Fifteen year later, she would be cast again in Ray’s Sakha Prosakha. “Ami onar khub pochhonder artiste chhilam. When he finished scripting for Uttaran, Boudi had asked; ‘Ei role ta ke korbe?’ He had responded: ‘Kyano? Amader Lily achhe’,” she smiled at the recollection. Ray passed away soon after and the film was directed by his son Sandip.
Lily Chakraborty with Sharmila Tagore Sourced by the correspondent
Chakraborty left for Bombay on getting an offer in a mythological film. “At that time in the 70s, Naxalite violence was at its peak. The frequent bombing affected filming. Work reduced in Tollygunge.”
The project took time and she ended up renting a place in Bombay. “Tanuda (Majumdar) came over to read me the Phuleswari script. Mukulda (Dutta, the lyricist) was also there. The hotel was just behind our residence yet Mukulda insisted on sending me home in a car, so his driver could see my place.”
A week later, the driver came to pick me up. “Mukulda’s wife Chand Osmani, a famous actress of the time, was cooking jeere diye machher jhol. Mukulda said Gulzaar had seen my Deya Neya and wanted to meet me. So I went over. He was about to marry Rakhee around that time and I spotted a high-heeled pair of shoes outside.”
Gulzaar read her a script and then asked how her Hindi was. “Till then he was conversing in Bengali. As I switched to Hindi, he exclaimed that I was as good as Jaya (Bachchan). I said we hailed from the same state, Madhya Pradesh.” That film was Achanak, where she acted opposite Vinod Khanna.
Next year, she did the star-studded Chupke Chupke. “Hrishida (Hrishikesh Mukherjee) directed it. Achanak too was his production. He had recommended my name.”
Around this time, Uttam Kumar sent for her to do Bhola Moyra. “He had wanted me in another film after Deya Neya but said he had to give the role to someone who asked for it and he could not say no.”

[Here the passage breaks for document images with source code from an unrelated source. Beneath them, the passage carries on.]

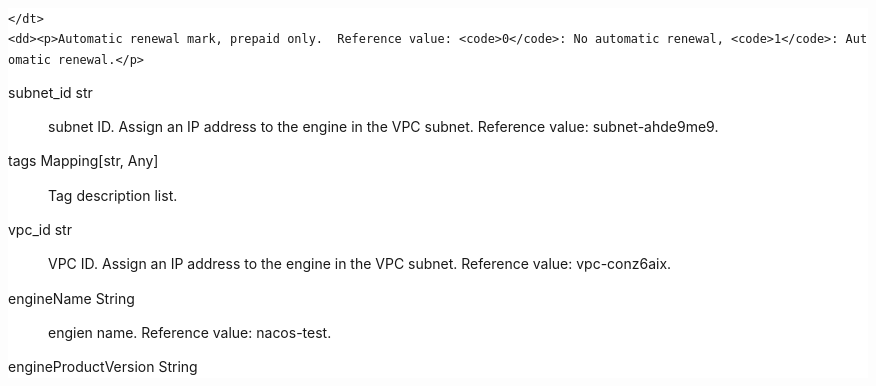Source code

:     </dt>
    <dd><p>Automatic renewal mark, prepaid only.  Reference value: <code>0</code>: No automatic renewal, <code>1</code>: Automatic renewal.</p>
</dd><dt class="property-optional"
            title="Optional">
        <span id="subnet_id_python">
<a data-swiftype-name="resource-property" data-swiftype-type="text" href="#subnet_id_python" style="color: inherit; text-decoration: inherit;">subnet_<wbr>id</a>
</span>
        <span class="property-indicator"></span>
        <span class="property-type">str</span>
    </dt>
    <dd><p>subnet ID. Assign an IP address to the engine in the VPC subnet. Reference value: subnet-ahde9me9.</p>
</dd><dt class="property-optional"
            title="Optional">
        <span id="tags_python">
<a data-swiftype-name="resource-property" data-swiftype-type="text" href="#tags_python" style="color: inherit; text-decoration: inherit;">tags</a>
</span>
        <span class="property-indicator"></span>
        <span class="property-type">Mapping[str, Any]</span>
    </dt>
    <dd><p>Tag description list.</p>
</dd><dt class="property-optional"
            title="Optional">
        <span id="vpc_id_python">
<a data-swiftype-name="resource-property" data-swiftype-type="text" href="#vpc_id_python" style="color: inherit; text-decoration: inherit;">vpc_<wbr>id</a>
</span>
        <span class="property-indicator"></span>
        <span class="property-type">str</span>
    </dt>
    <dd><p>VPC ID. Assign an IP address to the engine in the VPC subnet. Reference value: vpc-conz6aix.</p>
</dd></dl>
</pulumi-choosable>
</div>

<div>
<pulumi-choosable type="language" values="yaml">
<dl class="resources-properties"><dt class="property-required"
            title="Required">
        <span id="enginename_yaml">
<a data-swiftype-name="resource-property" data-swiftype-type="text" href="#enginename_yaml" style="color: inherit; text-decoration: inherit;">engine<wbr>Name</a>
</span>
        <span class="property-indicator"></span>
        <span class="property-type">String</span>
    </dt>
    <dd><p>engien name. Reference value: nacos-test.</p>
</dd><dt class="property-required"
            title="Required">
        <span id="engineproductversion_yaml">
<a data-swiftype-name="resource-property" data-swiftype-type="text" href="#engineproductversion_yaml" style="color: inherit; text-decoration: inherit;">engine<wbr>Product<wbr>Version</a>
</span>
        <span class="property-indicator"></span>
        <span class="property-type">String</span>
    </dt>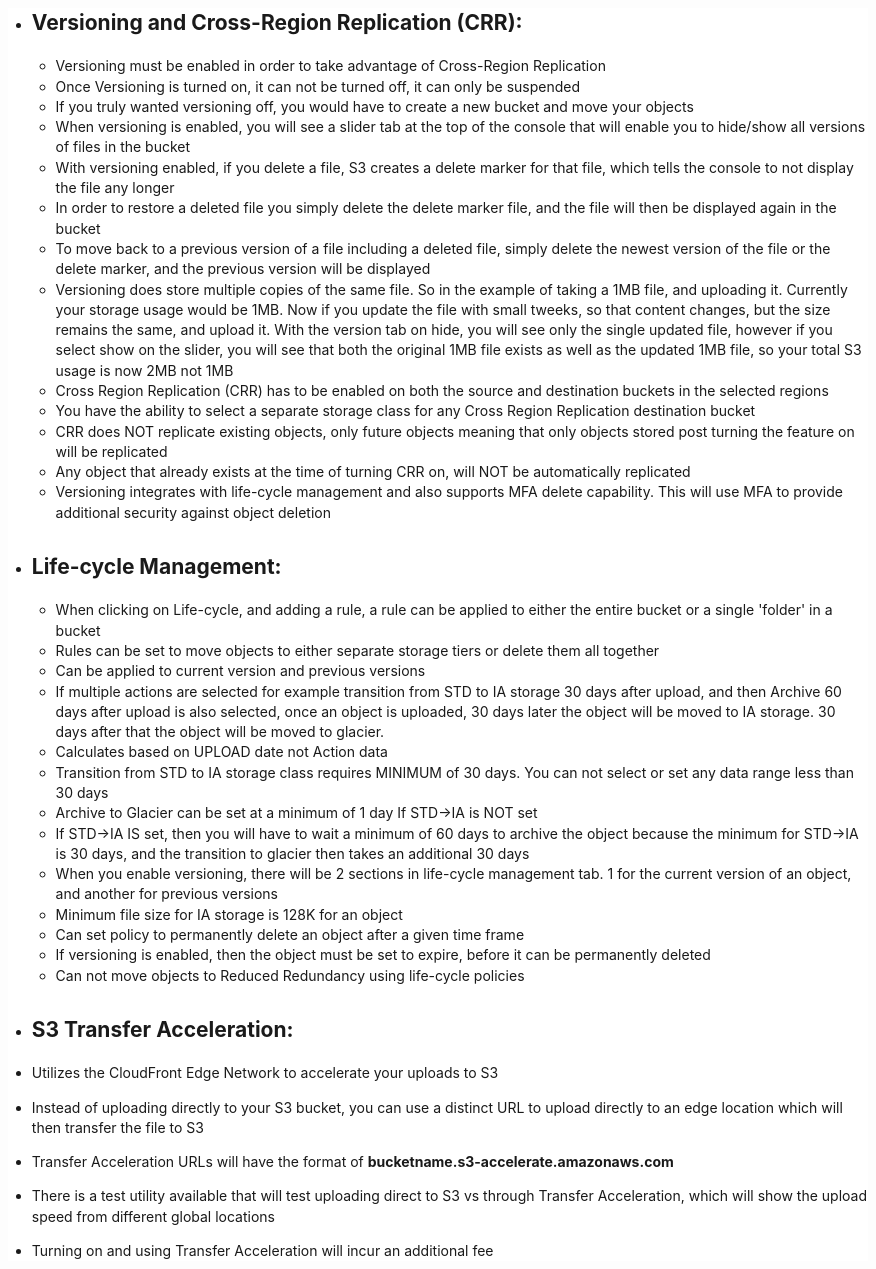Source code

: - ## Versioning and Cross-Region Replication (CRR):
	- Versioning must be enabled in order to take advantage of Cross-Region Replication
	- Once Versioning is turned on, it can not be turned off, it can only be suspended
	- If you truly wanted versioning off, you would have to create a new bucket and move your objects
	- When versioning is enabled, you will see a slider tab at the top of the console that will enable you to hide/show all versions of files in the bucket
	- With versioning enabled, if you delete a file, S3 creates a delete marker for that file, which tells the console to not display the file any longer
	- In order to restore a deleted file you simply delete the delete marker file, and the file will then be displayed again in the bucket
	- To move back to a previous version of a file including a deleted file, simply delete the newest version of the file or the delete marker, and the previous version will be displayed
	- Versioning does store multiple copies of the same file. So in the example of taking a 1MB file, and uploading it. Currently your storage usage would be 1MB. Now if you update the file with small tweeks, so that content changes, but the size remains the same, and upload it. With the version tab on hide, you will see only the single updated file, however if you select show on the slider, you will see that both the original 1MB file exists as well as the updated 1MB file, so your total S3 usage is now 2MB not 1MB
	- Cross Region Replication (CRR) has to be enabled on both the source and destination buckets in the selected regions
	- You have the ability to select a separate storage class for any Cross Region Replication destination bucket
	- CRR does NOT replicate existing objects, only future objects meaning that only objects stored post turning the feature on will be replicated
	- Any object that already exists at the time of turning CRR on, will NOT be automatically replicated
	- Versioning integrates with life-cycle management and also supports MFA delete capability. This will use MFA to provide additional security against object deletion

- ## Life-cycle Management:
	- When clicking on Life-cycle, and adding a rule, a rule can be applied to either the entire bucket or a single 'folder' in a bucket
	- Rules can be set to move objects to either separate storage tiers or delete them all together
	- Can be applied to current version and previous versions
	- If multiple actions are selected for example transition from STD to IA storage 30 days after upload, and then Archive 60 days after upload is also selected, once an object is uploaded, 30 days later the object will be moved to IA storage. 30 days after that the object will be moved to glacier.
	- Calculates based on UPLOAD date not Action data
	- Transition from STD to IA storage class requires MINIMUM of 30 days. You can not select or set any data range less than 30 days
	- Archive to Glacier can be set at a minimum of 1 day If STD->IA is NOT set
	- If STD->IA IS set, then you will have to wait a minimum of 60 days to archive the object because the minimum for STD->IA is 30 days, and the transition to glacier then takes an additional 30 days
	- When you enable versioning, there will be 2 sections in life-cycle management tab. 1 for the current version of an object, and another for previous versions
	- Minimum file size for IA storage is 128K for an object
	- Can set policy to permanently delete an object after a given time frame
	- If versioning is enabled, then the object must be set to expire, before it can be permanently deleted
	- Can not move objects to Reduced Redundancy using life-cycle policies

- ## S3 Transfer Acceleration:
- Utilizes the CloudFront Edge Network to accelerate your uploads to S3
- Instead of uploading directly to your S3 bucket, you can use a distinct URL to upload directly to an edge location which will then transfer the file to S3
- Transfer Acceleration URLs will have the format of **bucketname.s3-accelerate.amazonaws.com**
- There is a test utility available that will test uploading direct to S3 vs through Transfer Acceleration, which will show the upload speed from different global locations
- Turning on and using Transfer Acceleration will incur an additional fee
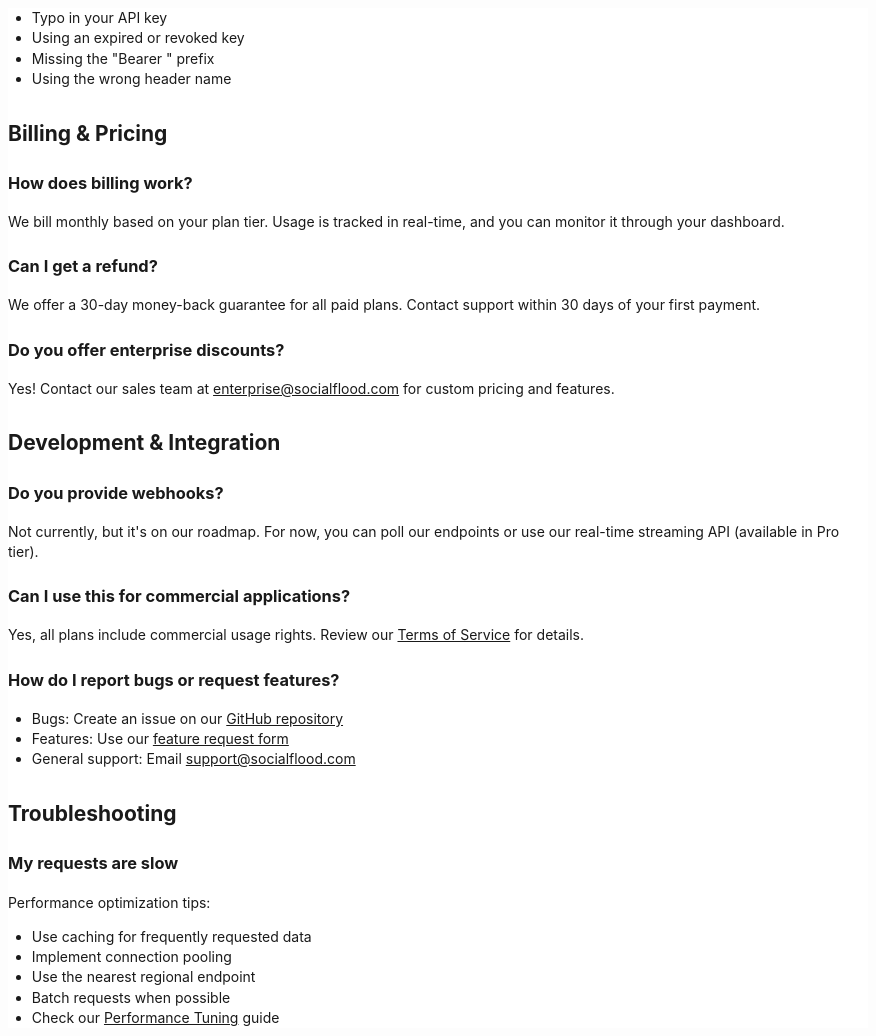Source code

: - Typo in your API key
- Using an expired or revoked key
- Missing the "Bearer " prefix
- Using the wrong header name

## Billing & Pricing

### How does billing work?

We bill monthly based on your plan tier. Usage is tracked in real-time, and you can monitor it through your dashboard.

### Can I get a refund?

We offer a 30-day money-back guarantee for all paid plans. Contact support within 30 days of your first payment.

### Do you offer enterprise discounts?

Yes! Contact our sales team at [enterprise@socialflood.com](mailto:enterprise@socialflood.com) for custom pricing and features.

## Development & Integration

### Do you provide webhooks?

Not currently, but it's on our roadmap. For now, you can poll our endpoints or use our real-time streaming API (available in Pro tier).

### Can I use this for commercial applications?

Yes, all plans include commercial usage rights. Review our [Terms of Service](https://socialflood.com/terms) for details.

### How do I report bugs or request features?

- Bugs: Create an issue on our [GitHub repository](https://github.com/socialflood/social-flood/issues)
- Features: Use our [feature request form](https://socialflood.com/feature-request)
- General support: Email [support@socialflood.com](mailto:support@socialflood.com)

## Troubleshooting

### My requests are slow

Performance optimization tips:

- Use caching for frequently requested data
- Implement connection pooling
- Use the nearest regional endpoint
- Batch requests when possible
- Check our [Performance Tuning](PERFORMANCE_TUNING.md) guide
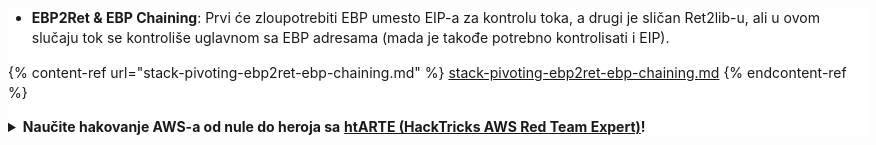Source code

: * **EBP2Ret & EBP Chaining**: Prvi će zloupotrebiti EBP umesto EIP-a za kontrolu toka, a drugi je sličan Ret2lib-u, ali u ovom slučaju tok se kontroliše uglavnom sa EBP adresama (mada je takođe potrebno kontrolisati i EIP).

{% content-ref url="stack-pivoting-ebp2ret-ebp-chaining.md" %}
[stack-pivoting-ebp2ret-ebp-chaining.md](stack-pivoting-ebp2ret-ebp-chaining.md)
{% endcontent-ref %}

<details><summary><strong>Naučite hakovanje AWS-a od nule do heroja sa</strong> <a href="https://training.hacktricks.xyz/courses/arte"><strong>htARTE (HackTricks AWS Red Team Expert)</strong></a><strong>!</strong></summary></details>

Chakraborty could not return to Bombay after completing Bhola Moyra as the theatre fraternity insisted that she was needed here. “I always had a soft corner for theatre as I used to act on stage from my youth,” she recalls. Bilkis Begum, co-starring Subhendu Chatterjee, ran for five years. “It would have gone on if Bijan Theatre did not close for renovation. Even the last night was houseful, like the first,” she recalled.
Chakraborty has a lot of memories with another stalwart, Ray’s favourite actor Soumitra Chatterjee. “We worked together in a string of films in recent times — Tumi O Tumi, Sesh Chithi, Meyemanush, Saanjhbati... Abalamban has still not come out. We did not share a scene in that film, being part of two different families.”
The last film they worked in together was Saanjhbati, which was shot extensively in Salt Lake. “That film has received a lot of appreciation. Everyone did well. Dev worked so hard in that film, especially on dubbing.”
As she gets up on being called for a group photograph, it strikes one that Chakraborty and Chatterjee shared more than screen. They had in common a commitment that defied all other considerations, including their advanced age — to work. “They (the producers) do have a good system in place. The studio is sanitised, my car is sanitised…” she assures one, on being requested to be careful in these pandemic-hit times.